DO THIS: Reproduce word for word the stretch of the launch checklist below that begins at "- Form submits" and stops after "split or lost.".

== PAGE EXCERPT

Launch Ready API security Checklist for founder landing page: Ready for first 100 users in marketplace products?.
For a marketplace product chasing the first 100 users, 'ready' does not mean perfect. It means a visitor can land on the page, trust the brand, submit...
What "ready" means for a founder landing page
For a marketplace product chasing the first 100 users, "ready" does not mean perfect. It means a visitor can land on the page, trust the brand, submit their email or signup, and the backend can receive that data without leaking secrets, breaking auth, or dropping requests.
I would call it ready when these are true:
- The domain resolves correctly with HTTPS only.
- Email deliverability is set up with SPF, DKIM, and DMARC passing.
- The landing page loads in under 2.5s LCP on mobile.
- No API keys, private tokens, or admin URLs are exposed in the frontend.
- Form submits are protected against spam, replay, and basic abuse.
- Monitoring alerts you within 5 minutes if the site or API fails.
- Redirects, subdomains, and canonical URLs are clean enough that ads and SEO traffic do not get split or lost.
If any of those fail, you are not "launch ready". You are gambling with conversion, support load, and reputation before user one.
Quick Scorecard
| Check | Pass criteria | Why it matters | What breaks if it fails | |---|---|---|---| | HTTPS everywhere | All pages force SSL with no mixed content | Trust and browser safety | Signup forms scare users or fail to load assets | | DNS is correct | Domain points to the right app and redirects are consistent | Avoids broken launch traffic | Visitors hit old pages or dead links | | Email auth passes | SPF, DKIM, and DMARC all pass | Prevents inbox spam placement | Waitlist emails land in spam or never arrive | | No exposed secrets | Zero keys in client code, logs, or repo history | Prevents abuse and data theft | Attackers use your APIs or billing account | | Form/API input validation | Server rejects bad payloads and limits abuse | Stops junk signups and injection risk | Fake users pollute your list or break workflows | | Rate limiting enabled | Basic throttles on signup/contact endpoints | Protects against bots and brute force | Costs rise and service gets hammered | | Cloudflare/WAF on | DDoS protection and bot filtering active | Reduces downtime risk at launch spike | Site slows down or goes offline under traffic | | Uptime monitoring active | Alerts configured for web and API outages | Fast detection matters early | You find out from users first | | Redirects are clean | One canonical URL per page/subdomain | Keeps ads and SEO signals intact | Conversion gets split across duplicate URLs | | Handover checklist complete | Owner knows env vars, deploy steps, rollback path | Prevents founder lock-in failure | Small issues become launch blockers |
The Checks I Would Run First
1. Domain and redirect chain
Signal: I want one clean path from `http` to `https`, from root domain to canonical landing page, with no redirect loops. If a visitor sees more than one hop before the page renders, I treat that as friction.

====
== DATASET RECORDS

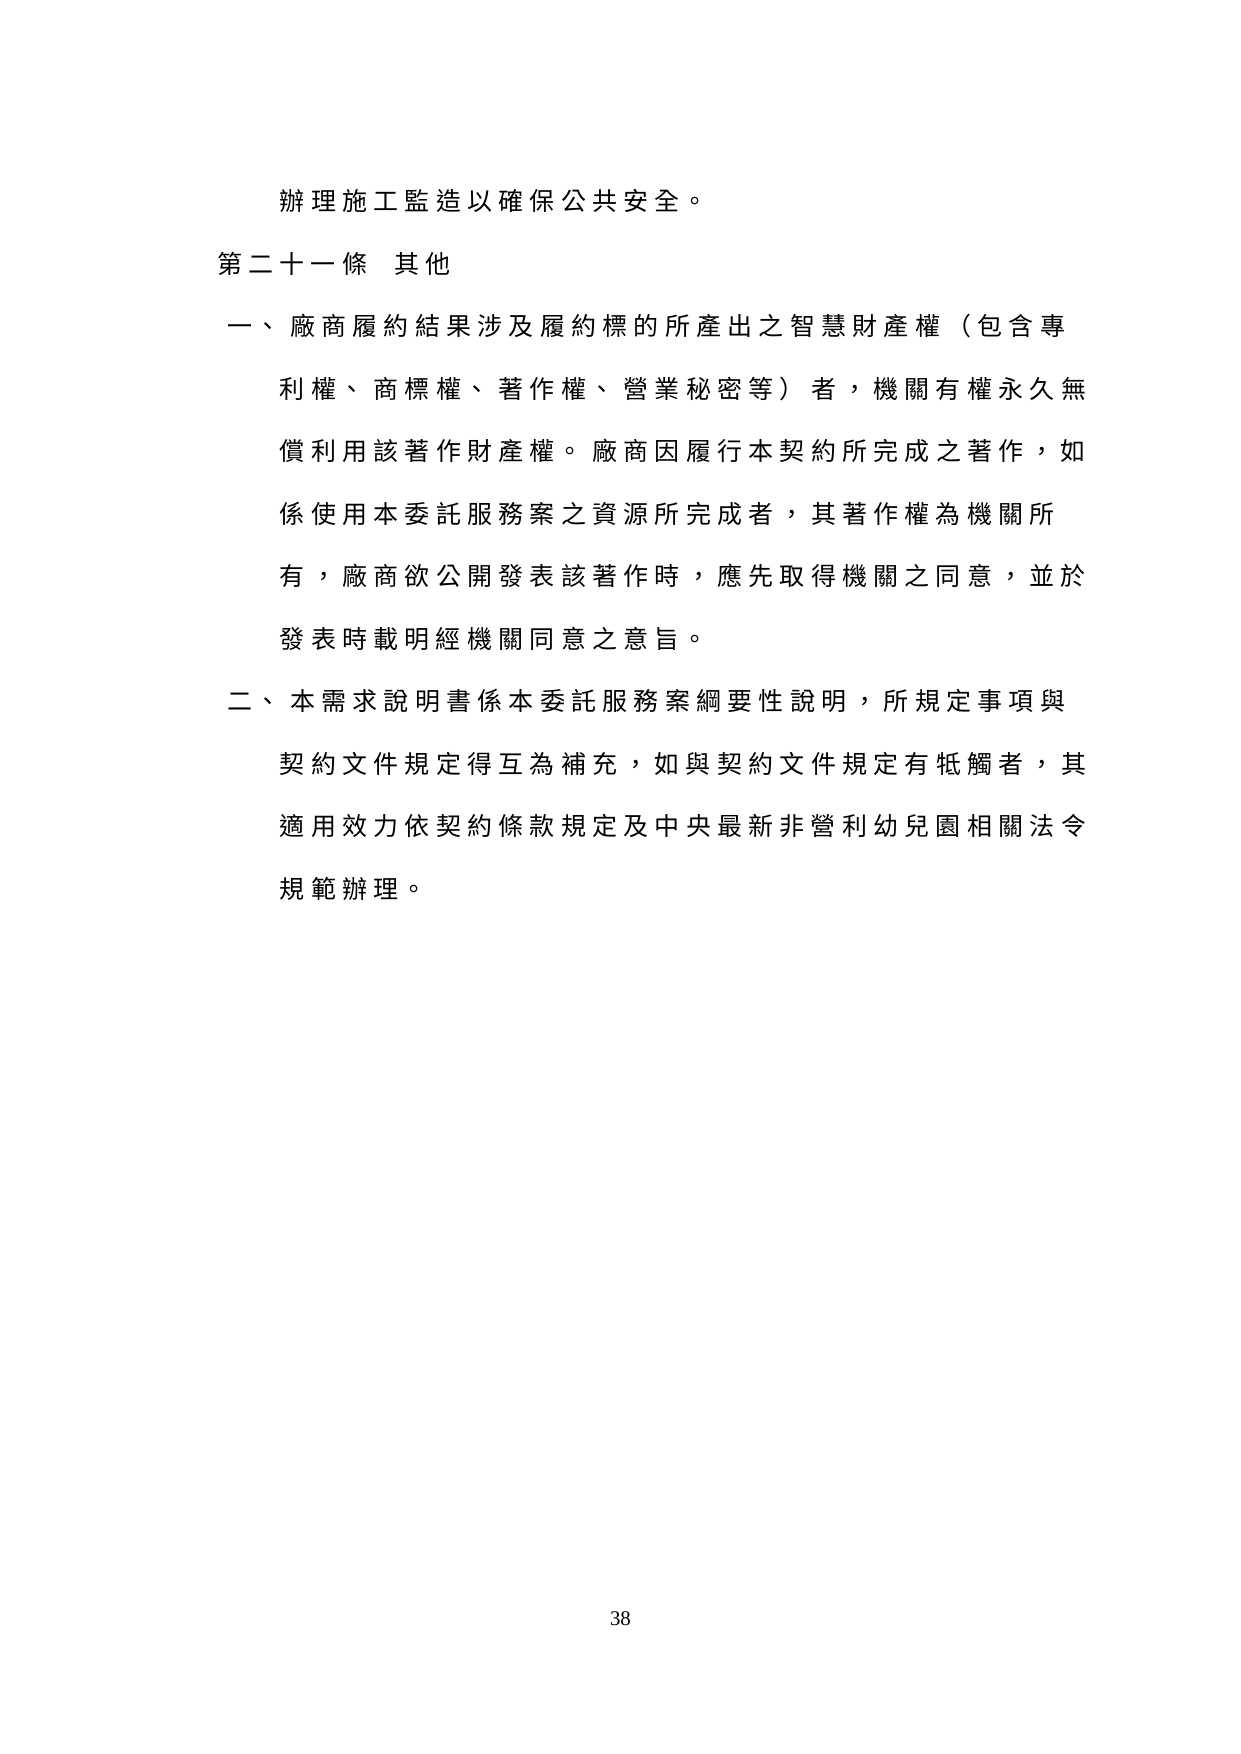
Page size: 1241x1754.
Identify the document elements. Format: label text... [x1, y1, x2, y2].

list 辦理施工監造以確保公共安全。 [218, 158, 1078, 221]
text 第二十一條 其他 [207, 221, 1089, 283]
text 二、本需求說明書係本委託服務案綱要性說明，所規定事項與契約文件規定得互為補充，如與契約文件規定有牴觸者，其適用效力依契約條款規定及中央最新非營利幼兒園相關法令規範辦理。 [220, 658, 1089, 908]
text 一、廠商履約結果涉及履約標的所產出之智慧財產權（包含專利權、商標權、著作權、營業秘密等）者，機關有權永久無償利用該著作財產權。廠商因履行本契約所完成之著作，如係使用本委託服務案之資源所完成者，其著作權為機關所有，廠商欲公開發表該著作時，應先取得機關之同意，並於發表時載明經機關同意之意旨。 [220, 283, 1089, 658]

====

EXERCISE ANSWER:
- Form submits are protected against spam, replay, and basic abuse.
- Monitoring alerts you within 5 minutes if the site or API fails.
- Redirects, subdomains, and canonical URLs are clean enough that ads and SEO traffic do not get split or lost.